Start of Block
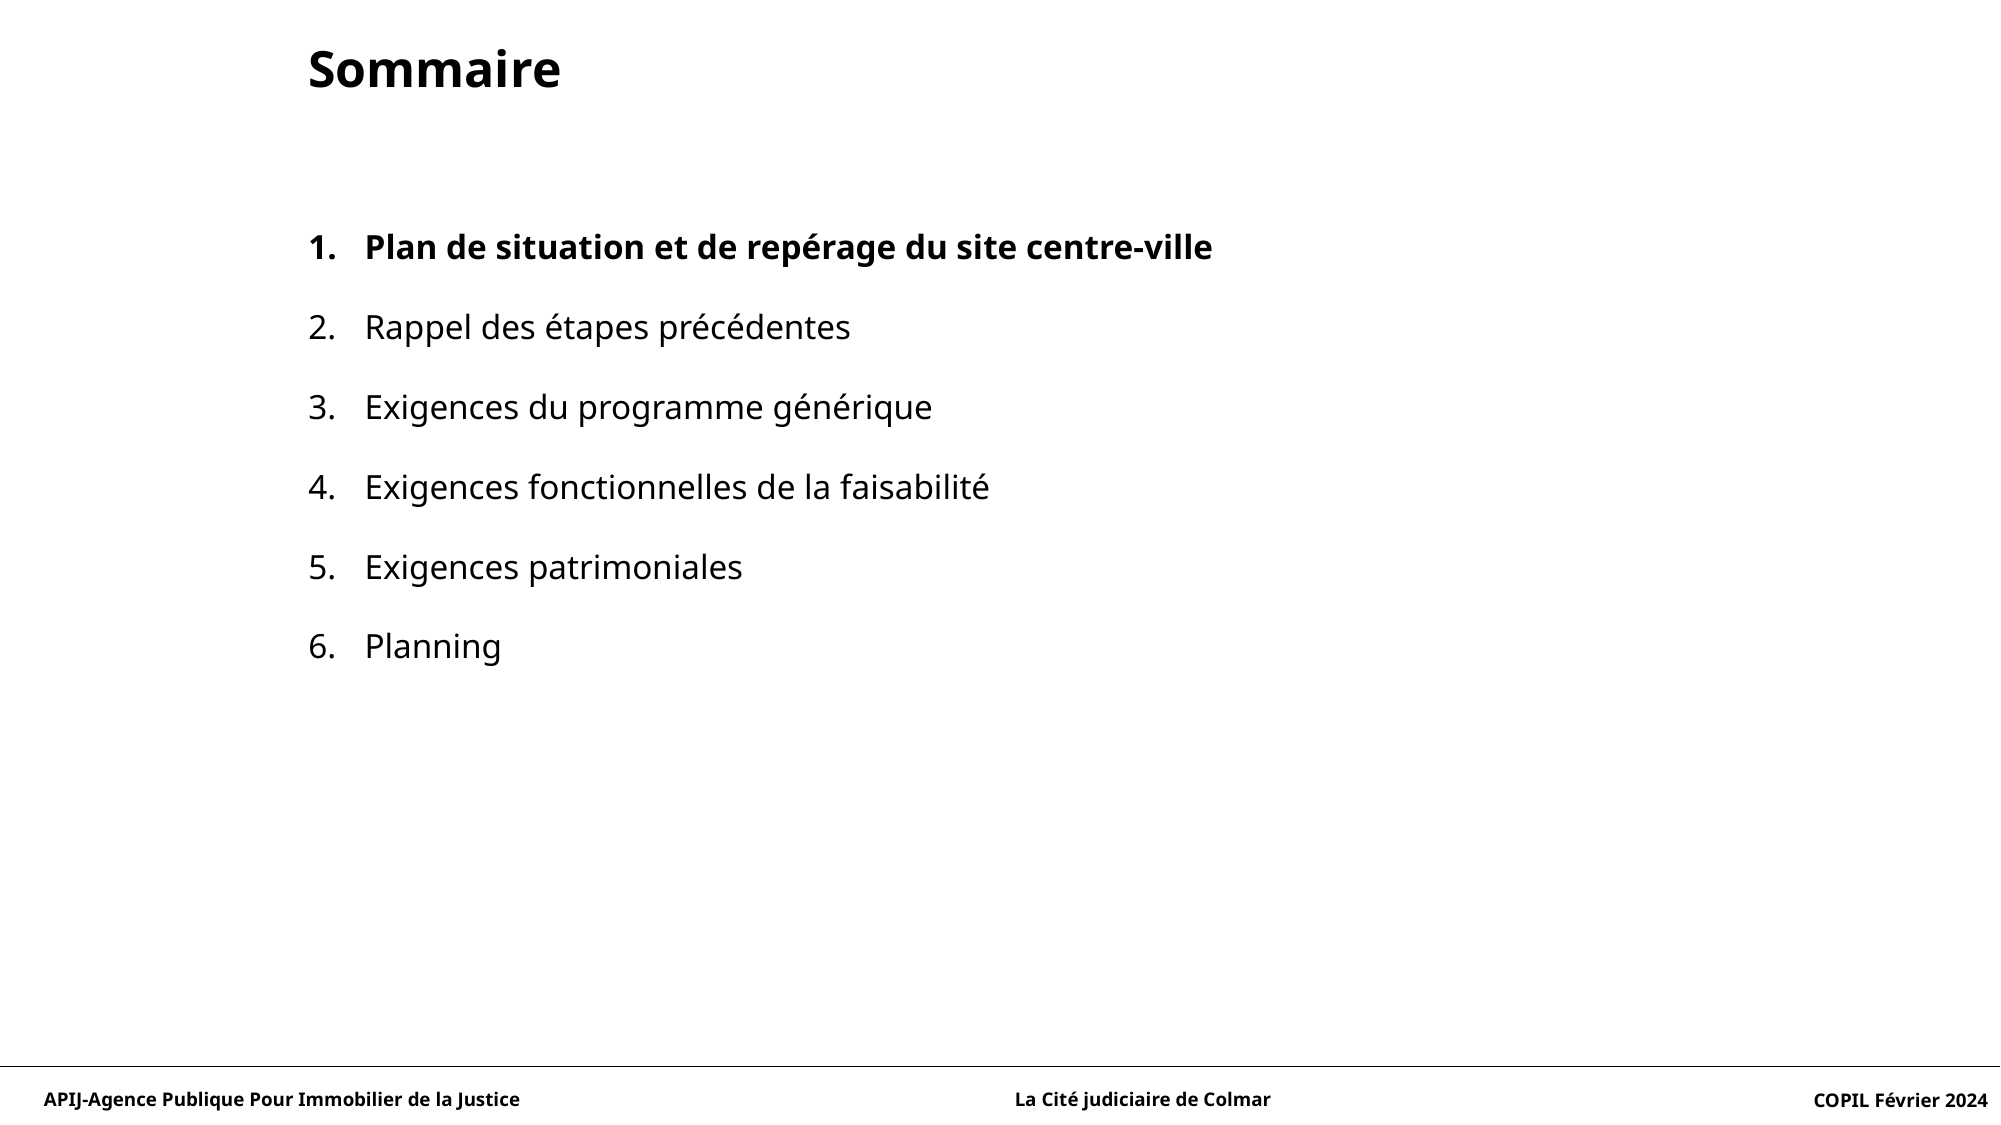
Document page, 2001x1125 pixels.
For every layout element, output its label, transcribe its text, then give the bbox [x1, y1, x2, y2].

text_box La Cité judiciaire de Colmar [999, 1080, 1382, 1118]
text_box Plan de situation et de repérage du site centre-ville Rappel des étapes précédentes Exigences du programme générique Exigences fonctionnelles de la faisabilité Exigences patrimoniales Planning [293, 99, 1682, 673]
text_box Sommaire [293, 30, 1682, 99]
text_box COPIL Février 2024 [1798, 1081, 2000, 1119]
text_box APIJ-Agence Publique Pour Immobilier de la Justice [29, 1080, 856, 1118]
End of Block
_Exercise directions_
If an entry holds a picture, leave that picture out, and transcribe the rest of the listing above exactly.

_Task response_
Document page, 2001x1125 pixels.
For every layout element, output its label, transcribe its text, then give the bbox [x1, y1, x2, y2].

text_box La Cité judiciaire de Colmar [999, 1080, 1382, 1118]
text_box Plan de situation et de repérage du site centre-ville Rappel des étapes précédentes Exigences du programme générique Exigences fonctionnelles de la faisabilité Exigences patrimoniales Planning [293, 99, 1682, 673]
text_box Sommaire [293, 30, 1682, 99]
text_box COPIL Février 2024 [1798, 1081, 2000, 1119]
text_box APIJ-Agence Publique Pour Immobilier de la Justice [29, 1080, 856, 1118]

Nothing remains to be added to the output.